More to the point, we can and should ask: how has adopting (2) as a heuristic / working hypothesis actually fared? I think the answer is: pretty badly! Head-movement, the Person Case Constraint (PCC), and the aforementioned processes of morphological case assignment and person/number/noun-class agreement, have all been claimed at some point over the past 30 years to be postsyntactic, often partially or wholly on the basis of (2). This has resulted in a “postsyntax” that needs access to things like the fine-grained details of syntactic structure (up to and including c‑command), to get the facts of the PCC right. It also needs access to the notion of copies/chains, and the distinction between A and A‑bar movement. That’s because m‑case, at least in a large subset of languages, is sensitive neither to the final position nor the base position of a noun phrase, but to its highest A‑position. And so your postsyntax has to “undo” A‑bar movement, but not undo A‑movement, prior to performing its m‑case computation. (You should be squirming right about now.) This handout is something of a clip show that goes through these phenomena one by one, and demonstrates why relegating them to the “postsyntax” was a bad idea. What we are left with are a whole bunch of hierarchy-sensitive phenomena – which cannot be relegated to “postsyntax” under any contentful definition of how “postsyntax” is different from “syntax” – and which also don’t lend themselves to semantic explanation. In other words, what we are left with is… the Autonomy of Syntax.

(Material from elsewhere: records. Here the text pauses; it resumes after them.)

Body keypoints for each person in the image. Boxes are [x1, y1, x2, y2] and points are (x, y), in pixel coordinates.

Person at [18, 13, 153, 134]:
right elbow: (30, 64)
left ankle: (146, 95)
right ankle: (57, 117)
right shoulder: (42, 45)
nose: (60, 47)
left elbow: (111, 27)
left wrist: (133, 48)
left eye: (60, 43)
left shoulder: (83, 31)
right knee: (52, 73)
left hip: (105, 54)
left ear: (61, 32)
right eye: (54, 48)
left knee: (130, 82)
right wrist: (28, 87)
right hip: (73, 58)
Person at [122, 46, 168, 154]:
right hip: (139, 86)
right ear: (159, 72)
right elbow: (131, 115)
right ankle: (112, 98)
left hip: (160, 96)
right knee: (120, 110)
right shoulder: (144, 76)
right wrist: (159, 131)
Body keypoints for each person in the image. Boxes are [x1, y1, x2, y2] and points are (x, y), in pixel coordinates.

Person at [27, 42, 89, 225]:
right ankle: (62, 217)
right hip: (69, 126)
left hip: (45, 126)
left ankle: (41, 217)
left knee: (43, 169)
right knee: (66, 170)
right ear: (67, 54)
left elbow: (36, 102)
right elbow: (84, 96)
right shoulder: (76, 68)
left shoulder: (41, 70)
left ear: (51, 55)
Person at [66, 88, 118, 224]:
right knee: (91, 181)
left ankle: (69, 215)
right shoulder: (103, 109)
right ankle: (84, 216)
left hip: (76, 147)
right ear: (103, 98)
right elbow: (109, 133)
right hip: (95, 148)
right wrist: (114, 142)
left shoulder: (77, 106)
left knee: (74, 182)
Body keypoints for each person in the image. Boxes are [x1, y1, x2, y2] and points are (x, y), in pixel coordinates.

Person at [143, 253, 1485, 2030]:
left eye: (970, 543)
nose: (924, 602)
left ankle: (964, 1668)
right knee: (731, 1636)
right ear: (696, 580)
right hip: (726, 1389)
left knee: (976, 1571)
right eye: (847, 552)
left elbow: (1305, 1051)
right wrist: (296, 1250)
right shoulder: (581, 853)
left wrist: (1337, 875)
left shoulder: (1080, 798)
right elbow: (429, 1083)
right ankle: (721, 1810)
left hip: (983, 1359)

Does this mean that, e.g., declension classes are therefore a syntactic property? No, of course not. But it means that the mere fact that they don’t inform semantics is not itself an argument for this conclusion. What distinguishes declension classes, on the one hand, from m‑case, agreement, head-movement, and the PCC, on the other, is that all these other processes and properties are sensitive to things like hierarchical structure and/or the A vs. A‑bar distinction and/or (in the case of m‑case and agreement) that they inform other syntactic processes. Whereas this is not so for declension classes. In other words, the kind of modularity considerations that turn out to be relevant are the kind we started out with, not the more recent, minimalism-driven kind.
Put another way, hewing to the minimalism-inspired kind of modularity considerations – which, to reiterate, stand in direct conflict with the notion of modularity originally employed in generative linguistics – has led the theory astray in demonstrable and rather clear ways. Syntax, it turns out, is not only autonomous (as the original modularity considerations suggested), but decidedly nontrivial (contrary to what the “thin syntax” modularity of minimalism would suggest).
If you care about syntax, this should make you happy.
|||My favorite example, though far from the only one, is Chomsky using efficient computation to motivate the idea that syntactic operations happen as soon as possible (2001, Derivation by Phase), and then using the very same considerations to motivate the mutually-opposing position that all operations happen simultaneously at the phase level (2008, On Phases). These two positions are contradictory because, on the latter view, operations that could in principle happen during the building of the interior of a phase must instead wait until the phase head before they can apply, in marked opposition to the view that operations happen as soon as possible. I have no idea which of these is correct, if either is; but what is quite clear is that considerations of “efficient computation” are vague enough to support whatever conclusion one wants.|